October 2003


Hesti Widodo: Indonesian conservationist to build community pride in Komodo National Park

At dusk, the mountains of Indonesia's Komodo National Park look like temples reaching towards the sky. What local conservationist Hesti Widodo realizes-and what she hopes to make others aware of-is that the mountains of Komodo, as well as its grasslands and waters, are temples, receptacles of the earth's most precious gifts.

Her mission is urgent: Komodo's remarkable plant and animal resources are being depleted by wildlife poaching and even blast fishing (the practice of using dynamite that kills not only fish but vast amounts of coral and other organisms). It is these threats and others, caused in part by a lack of environmental awareness, that Hesti will tackle, working with Rare and The Nature Conservancy on a Pride campaign beginning this fall.

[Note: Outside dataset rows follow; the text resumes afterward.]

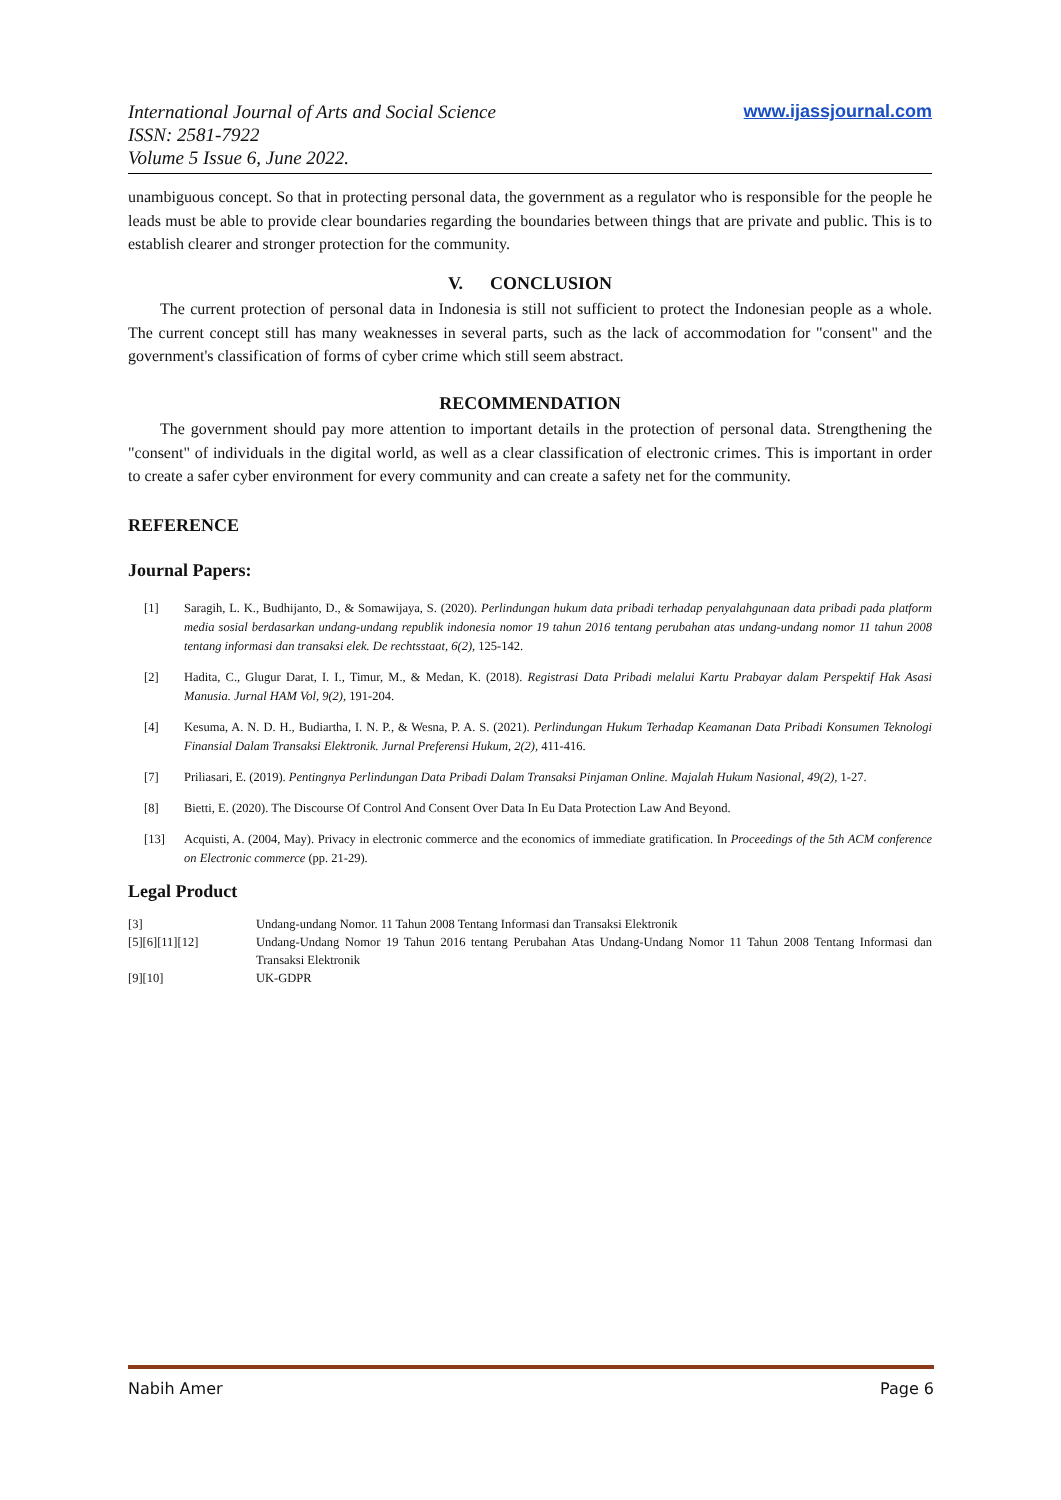International Journal of Arts and Social Science
ISSN: 2581-7922
Volume 5 Issue 6, June 2022.
www.ijassjournal.com
unambiguous concept. So that in protecting personal data, the government as a regulator who is responsible for the people he leads must be able to provide clear boundaries regarding the boundaries between things that are private and public. This is to establish clearer and stronger protection for the community.
V. CONCLUSION
The current protection of personal data in Indonesia is still not sufficient to protect the Indonesian people as a whole. The current concept still has many weaknesses in several parts, such as the lack of accommodation for "consent" and the government's classification of forms of cyber crime which still seem abstract.
RECOMMENDATION
The government should pay more attention to important details in the protection of personal data. Strengthening the "consent" of individuals in the digital world, as well as a clear classification of electronic crimes. This is important in order to create a safer cyber environment for every community and can create a safety net for the community.
REFERENCE
Journal Papers:
[1] Saragih, L. K., Budhijanto, D., & Somawijaya, S. (2020). Perlindungan hukum data pribadi terhadap penyalahgunaan data pribadi pada platform media sosial berdasarkan undang-undang republik indonesia nomor 19 tahun 2016 tentang perubahan atas undang-undang nomor 11 tahun 2008 tentang informasi dan transaksi elek. De rechtsstaat, 6(2), 125-142.
[2] Hadita, C., Glugur Darat, I. I., Timur, M., & Medan, K. (2018). Registrasi Data Pribadi melalui Kartu Prabayar dalam Perspektif Hak Asasi Manusia. Jurnal HAM Vol, 9(2), 191-204.
[4] Kesuma, A. N. D. H., Budiartha, I. N. P., & Wesna, P. A. S. (2021). Perlindungan Hukum Terhadap Keamanan Data Pribadi Konsumen Teknologi Finansial Dalam Transaksi Elektronik. Jurnal Preferensi Hukum, 2(2), 411-416.
[7] Priliasari, E. (2019). Pentingnya Perlindungan Data Pribadi Dalam Transaksi Pinjaman Online. Majalah Hukum Nasional, 49(2), 1-27.
[8] Bietti, E. (2020). The Discourse Of Control And Consent Over Data In Eu Data Protection Law And Beyond.
[13] Acquisti, A. (2004, May). Privacy in electronic commerce and the economics of immediate gratification. In Proceedings of the 5th ACM conference on Electronic commerce (pp. 21-29).
Legal Product
[3] Undang-undang Nomor. 11 Tahun 2008 Tentang Informasi dan Transaksi Elektronik
[5][6][11][12] Undang-Undang Nomor 19 Tahun 2016 tentang Perubahan Atas Undang-Undang Nomor 11 Tahun 2008 Tentang Informasi dan Transaksi Elektronik
[9][10] UK-GDPR
Nabih Amer Page 6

Hesti explains, "I'd like to see people have more understanding about the importance of their environment and how it links with their lives."

Komodo National Park, a World Heritage site and part of a four-year Rare-United Nations project to develop ways to use ecotourism to support conservation and community development, is an ideal setting for a Pride Campaign. Hiding in the crevices of Komodo's mountains, its broad savannahs, and below the surface of its clear waters are some of the world's threatened plant and animal species: water buffalo and Timor deer, manatees and manta rays, more than a 1,000 species of tropical fish, fragile corals, and the famed Komodo Dragon.

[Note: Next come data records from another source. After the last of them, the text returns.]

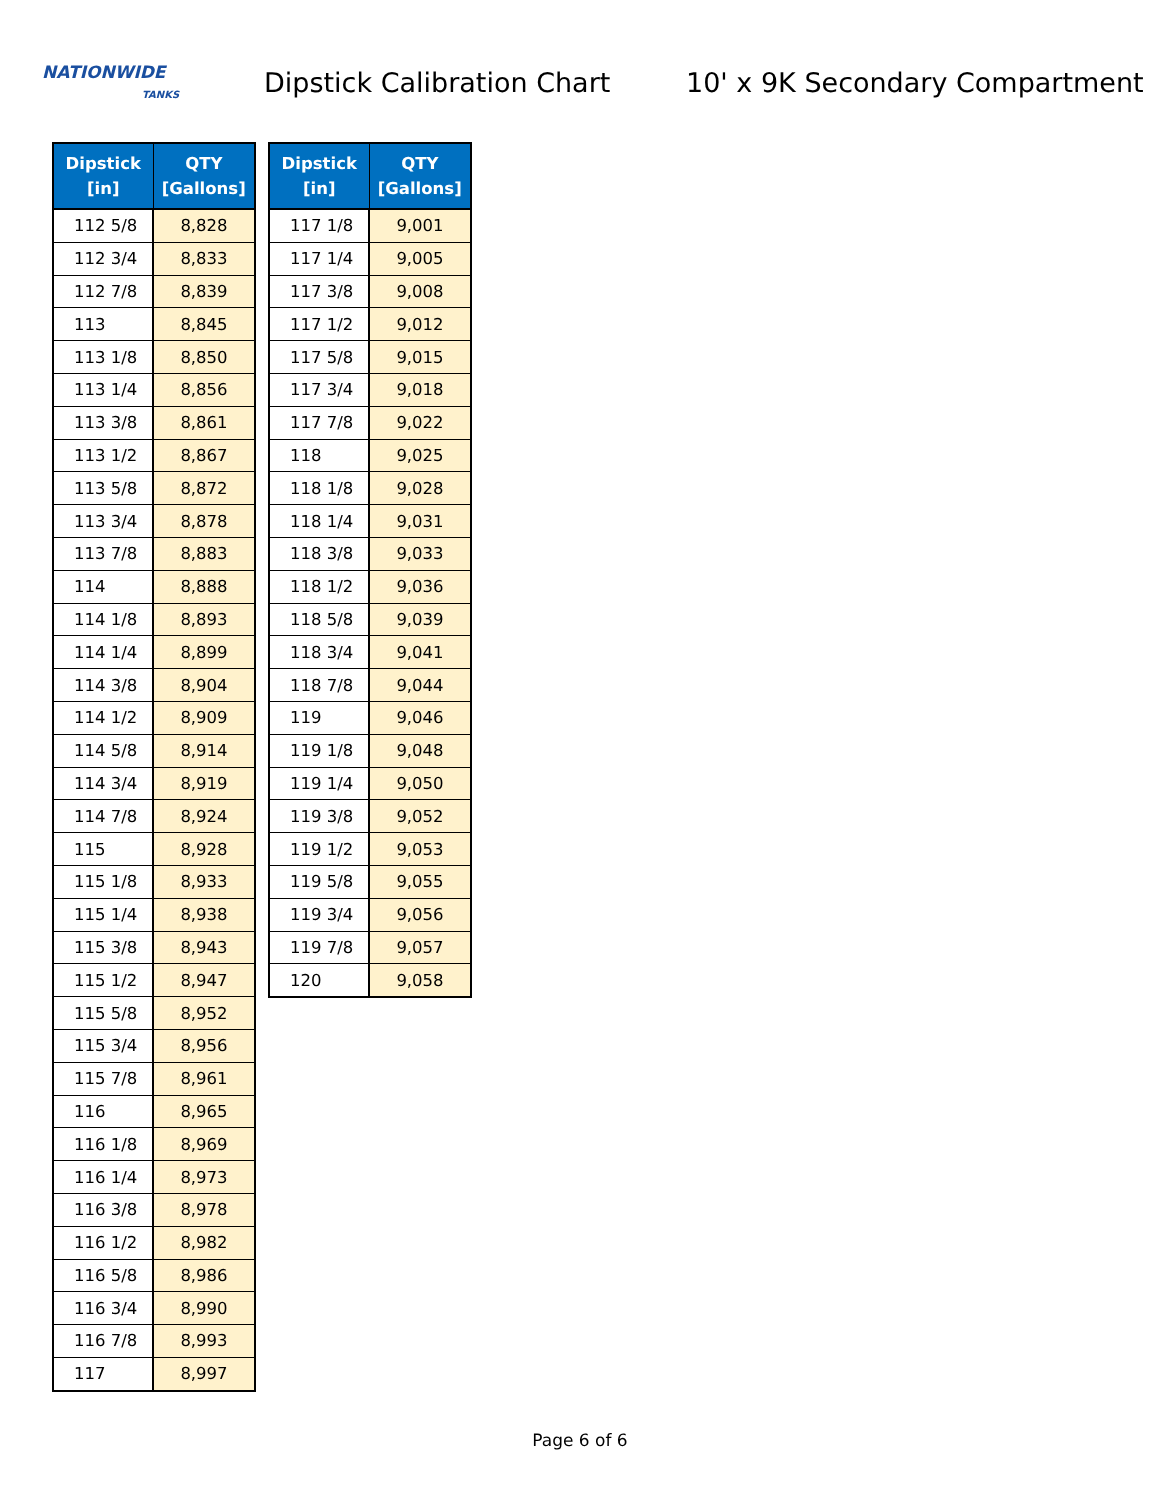NATIONWIDE
TANKS
Dipstick Calibration Chart
10' x 9K Secondary Compartment
| Dipstick [in] | QTY [Gallons] |
| --- | --- |
| 112 5/8 | 8,828 |
| 112 3/4 | 8,833 |
| 112 7/8 | 8,839 |
| 113 | 8,845 |
| 113 1/8 | 8,850 |
| 113 1/4 | 8,856 |
| 113 3/8 | 8,861 |
| 113 1/2 | 8,867 |
| 113 5/8 | 8,872 |
| 113 3/4 | 8,878 |
| 113 7/8 | 8,883 |
| 114 | 8,888 |
| 114 1/8 | 8,893 |
| 114 1/4 | 8,899 |
| 114 3/8 | 8,904 |
| 114 1/2 | 8,909 |
| 114 5/8 | 8,914 |
| 114 3/4 | 8,919 |
| 114 7/8 | 8,924 |
| 115 | 8,928 |
| 115 1/8 | 8,933 |
| 115 1/4 | 8,938 |
| 115 3/8 | 8,943 |
| 115 1/2 | 8,947 |
| 115 5/8 | 8,952 |
| 115 3/4 | 8,956 |
| 115 7/8 | 8,961 |
| 116 | 8,965 |
| 116 1/8 | 8,969 |
| 116 1/4 | 8,973 |
| 116 3/8 | 8,978 |
| 116 1/2 | 8,982 |
| 116 5/8 | 8,986 |
| 116 3/4 | 8,990 |
| 116 7/8 | 8,993 |
| 117 | 8,997 |
| Dipstick [in] | QTY [Gallons] |
| --- | --- |
| 117 1/8 | 9,001 |
| 117 1/4 | 9,005 |
| 117 3/8 | 9,008 |
| 117 1/2 | 9,012 |
| 117 5/8 | 9,015 |
| 117 3/4 | 9,018 |
| 117 7/8 | 9,022 |
| 118 | 9,025 |
| 118 1/8 | 9,028 |
| 118 1/4 | 9,031 |
| 118 3/8 | 9,033 |
| 118 1/2 | 9,036 |
| 118 5/8 | 9,039 |
| 118 3/4 | 9,041 |
| 118 7/8 | 9,044 |
| 119 | 9,046 |
| 119 1/8 | 9,048 |
| 119 1/4 | 9,050 |
| 119 3/8 | 9,052 |
| 119 1/2 | 9,053 |
| 119 5/8 | 9,055 |
| 119 3/4 | 9,056 |
| 119 7/8 | 9,057 |
| 120 | 9,058 |
Page 6 of 6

There are also 4,000 people living in and around the park who depend upon these resources for their survival. Through this project, Rare is working to create new sources of employment through ecotourism that are both healthier for the park and more profitable for struggling communities. Major partners in this project include the UNESCO World Heritage Centre, United Nations Environment Programme, United Nations Foundation, Aveda Corporation, Komodo National Park, and The Nature Conservancy.

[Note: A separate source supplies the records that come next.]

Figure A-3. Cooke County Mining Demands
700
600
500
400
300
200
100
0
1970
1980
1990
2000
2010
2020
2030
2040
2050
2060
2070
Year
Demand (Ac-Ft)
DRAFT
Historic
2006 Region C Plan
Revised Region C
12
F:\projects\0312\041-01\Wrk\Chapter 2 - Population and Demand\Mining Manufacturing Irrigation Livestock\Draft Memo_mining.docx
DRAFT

Hesti is considering three candidates for the focus of her Pride campaign, a grassroots marketing project which will employ everything from puppet shows to music videos to build community awareness of the environment: the Komodo Dragon, a twelve foot long meat-eating lizard; the manta ray, whose flat form can be seen gliding underneath the surface of Komodo's waters; and the dugong, or "sea cow," a relative of the manatee.

"I am excited," says Hesti, who is currently at Rare's Conservation Education training center at the University of Kent at Canterbury, England, "to return to Komodo and do an amazing campaign, which will see the good result of change in the attitude and mind set of the local community toward sustainable resources and management of the park."